Successivamente, negli anni dell'unificazione, il comune decise realmente d'intervenire nei dintorni di Porta Paola, pensando allo sventramento di via del Travaglio, per creare un rettifilo che costituisse un ingresso grandioso all'area meridionale della città.

 

Un'altra veduta di Piazza TravaglioL'opposizione di architetti e ingegneri evitò un intervento così drastico, che molti anni prima Giovanni Tosi aveva giudicato irrealizzabile. Essi erano contrari agli sventramenti alla "Haussmann" e a quella che definivano "mania dei drizzagni" e propendevano più per un'urbanistica rispettosa del preesistente. L'immagine riportata si riferisce a questo dibattito e ai progetti presentati a riguardo.
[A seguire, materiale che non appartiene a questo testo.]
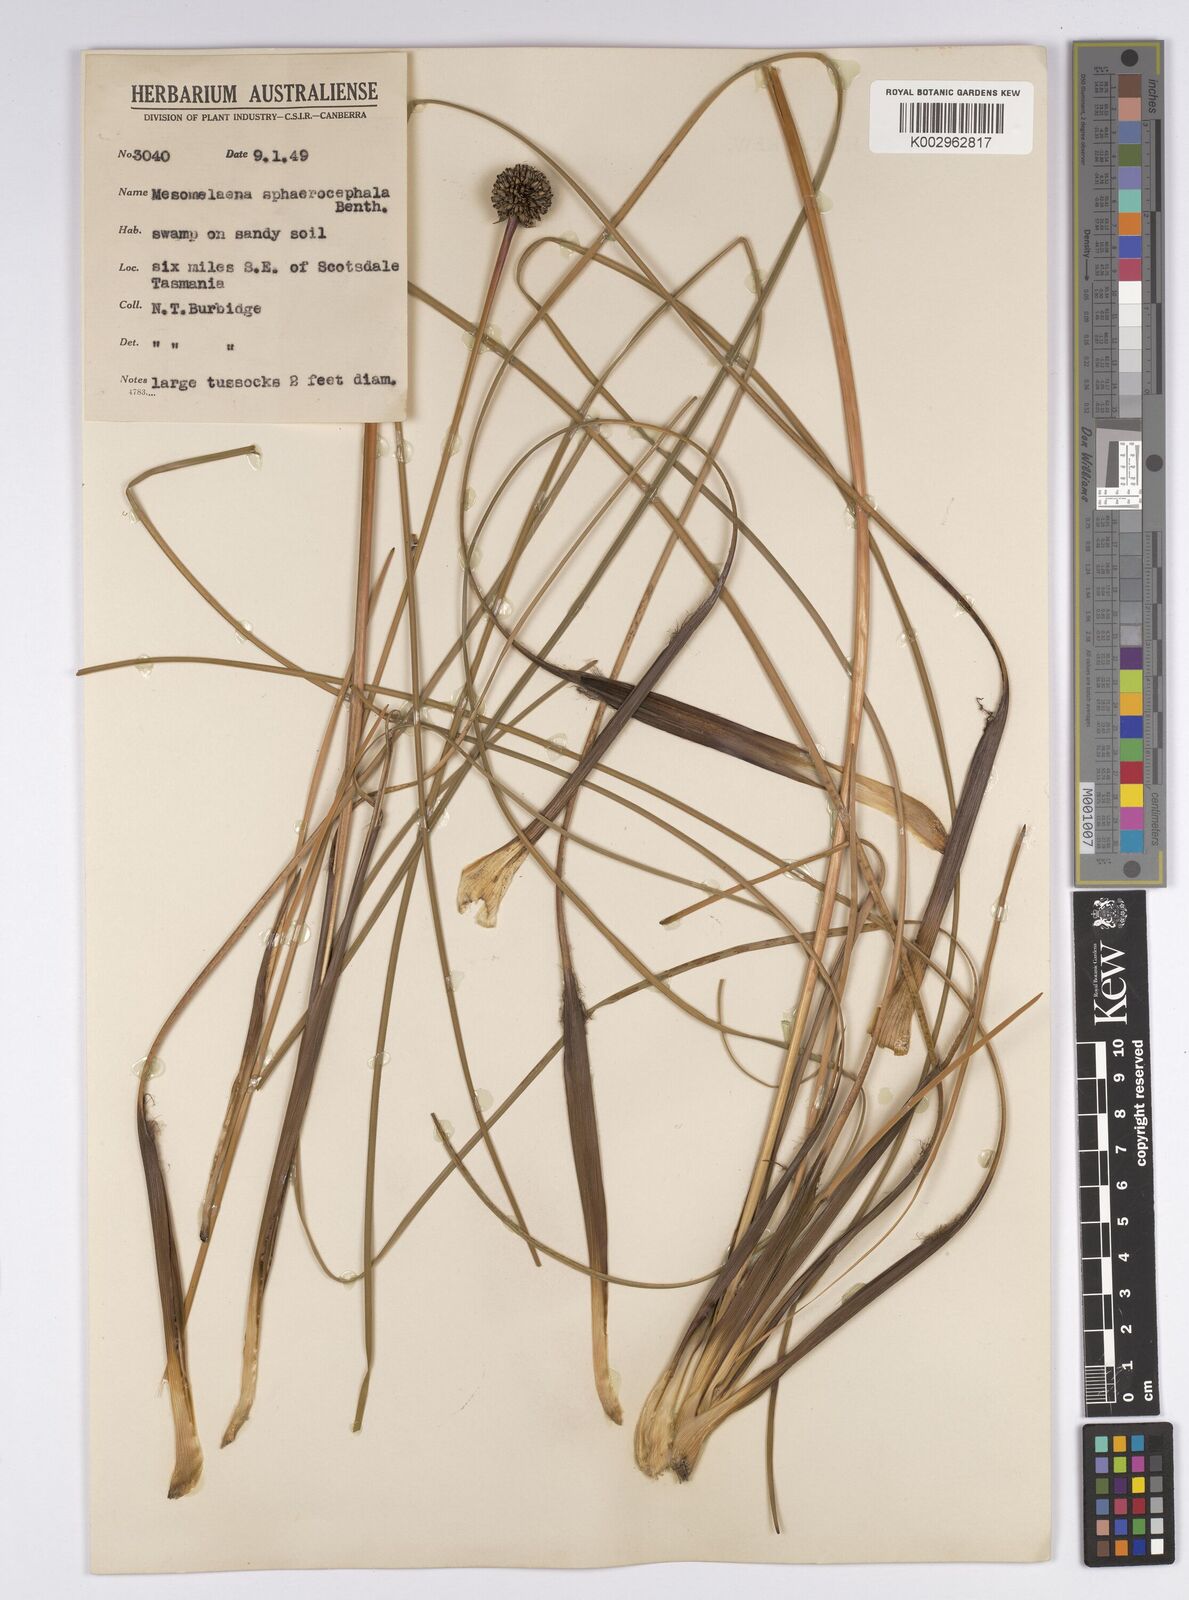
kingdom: Plantae
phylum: Tracheophyta
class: Liliopsida
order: Poales
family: Cyperaceae
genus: Gymnoschoenus
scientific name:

Si possono notare due soluzioni proposte: al centro del rilievo dell'area compresa tra piazza Maggiore e Porta Paola è visibile la linea tratteggiata del drizzagno proposto dall'amministrazione comunale. Questo, partendo da una piazza ellittica antistante Porta Paola, raggiunge piazza Maggiore, tagliando nettamente tutto il caseggiato che incontra sul suo cammino. Più a sud è invece visibile, nel tracciato PU-VZ, la controproposta di quei tecnici che si opposero a tale drastica soluzione, pensando semplicemente a una regolarizzazione della via preesistente.

Da questo dibattito emerge che l'urbanistica ferrarese ottocentesca è contraddistinta da una forte sensibilità nei confronti del tessuto preesistente della città; una situazione che si rifletteva anche sulle norme della commissione d'Ornato di Ferrara che avevano lo scopo di tutelare il patrimonio architettonico e urbanistico della città.

Quest'attenzione degli architetti ferraresi è giustificata anche dal fatto che ancora nell'Ottocento l'urbe non aveva problemi di espansione extra moenia, poiché la cinta muraria estense, grazie all'Addizione Erculea, poteva ancora ben contenere un'espansione interna.